L2 chargers are faster, meaning battery conditioning (be it fans for cooling, or heat for the winter) will be run less. Ex: If you charge 3.5x faster on L2 there will be 3.5x less battery conditioning, leading to more efficiency.
Its a fools errand to "try to save money" through this however, as buying new L2 chargers will likely cost you $thousands, and the Prius Prime already cost $thousands more than a regular Prius. So do this because you're a believer in electricity (ex: lower emissions, nuclear/solar power use, reduction in oil and/or geopolitical issues with the Middle East, yadda yadda).
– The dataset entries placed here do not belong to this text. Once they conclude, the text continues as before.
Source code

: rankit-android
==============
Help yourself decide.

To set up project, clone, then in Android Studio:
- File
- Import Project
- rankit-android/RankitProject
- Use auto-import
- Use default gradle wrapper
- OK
But DON'T necessarily do any of this to save money, the math just isn't adding up for me yet.
Yeah — I mean, it’s really just a feature of the PHEV that we get to compare gas vs electric. And, the Prius is THE most efficient hybrid. So it’s a tight comparison. If you’re going from a gas guzzling truck or SUV to an EV in the same class, you’ll probably save money. And, if you don’t, you’ll definitely be doing the right thing anyway and probably end up with better overall features and tech than you currently have.
My level 2 charger cost $600 and I paid an electrician to install a 240V plug for 2 hours and parts (~300 IIRC). I wouldn't say "thousands". Maybe a thousand plus some if you want a fancier charger.
How far did the electrician have to run the new line for you?
My case will be cheap. But I have coworkers who needed like $1500 in labor costs to run a wire like 40 feet through 4 different rooms on different floors.
Garage vs basement circuit breaker on the other side of the house... Lol.
Really depends on your location. Around me, it’s hard to get an electrician to do any job that doesn’t at least cost $1500. $500 would get you an unlicensed guy to do it under the table, unpermitted.
I live in a large city suburb. It was a licensed electrician. Still $300ish.
External conduit in the garage, about 12ft, so not terrible.
I just did some napkin math using Google research numbers. On average L2 charging appears to be 7.3% more efficient than L1. (83.8% efficient for L1, 89.4 for 2.. and the percentage increase is not subtraction problem for anyone wanting to poke at my math).
So using your electricity-only efficiency numbers, you would still only get: 12.5 * 1.073 = 13.41 miles/dollar.
It's partially subtraction.
The 100W heater (or whatever it is....) to condition the battery in the winter is a subtraction problem, not a multiplication problem. The heater needs to run during the winter when charging or when driving.
1100W L1 charger - 100W heater is less efficient than 3500W to 10,000W L2 charger - 100W heater.
Now there is another component of multiplicative losses (the inductor and/or voltage conversion coil + MOSFET switch resistance). So it's partially subtraction and partially multiplicative losses. Ultimately I'll need to just test the damn thing to find reality, we can't math this out on paper. (100W losses I assumed earlier was just that, an assumption. I have no idea how much the battery conditioning circuits / pumps / etc. uses up in practice)
The real problem is that I'm not aware of any Kill-a-watt model for 240V circuits. I'll have to rely upon the charger to give me accurate readouts. But all the theory (and apparently some internet testing) suggests that the
You can look into a current clamp meter as a stand in for the kill-a-watt. If you're willing to tinker a bit and like automation, you can use one of those and an esp32 board to make a remote power monitoring system for your 240v circuit.
If you're less willing to tinker you can get some off the shelf stuff that you run the wires through or a clamp style variant to do something similar.
(Note: I can't provide any recommendations on off the shelf products, I just bought the clamps and am working on tinkering it together).
Hmmm, current is the bulk of it. But voltage drop is also important as that'd measure wire losses. (All wires have resistance and it adds up the longer the wire runs get).
But yeah, good idea. I'm actually into electrical engineering so ESP32 is right up my alley. I mean, I prefer AVR but any uC can be used in that circumstance.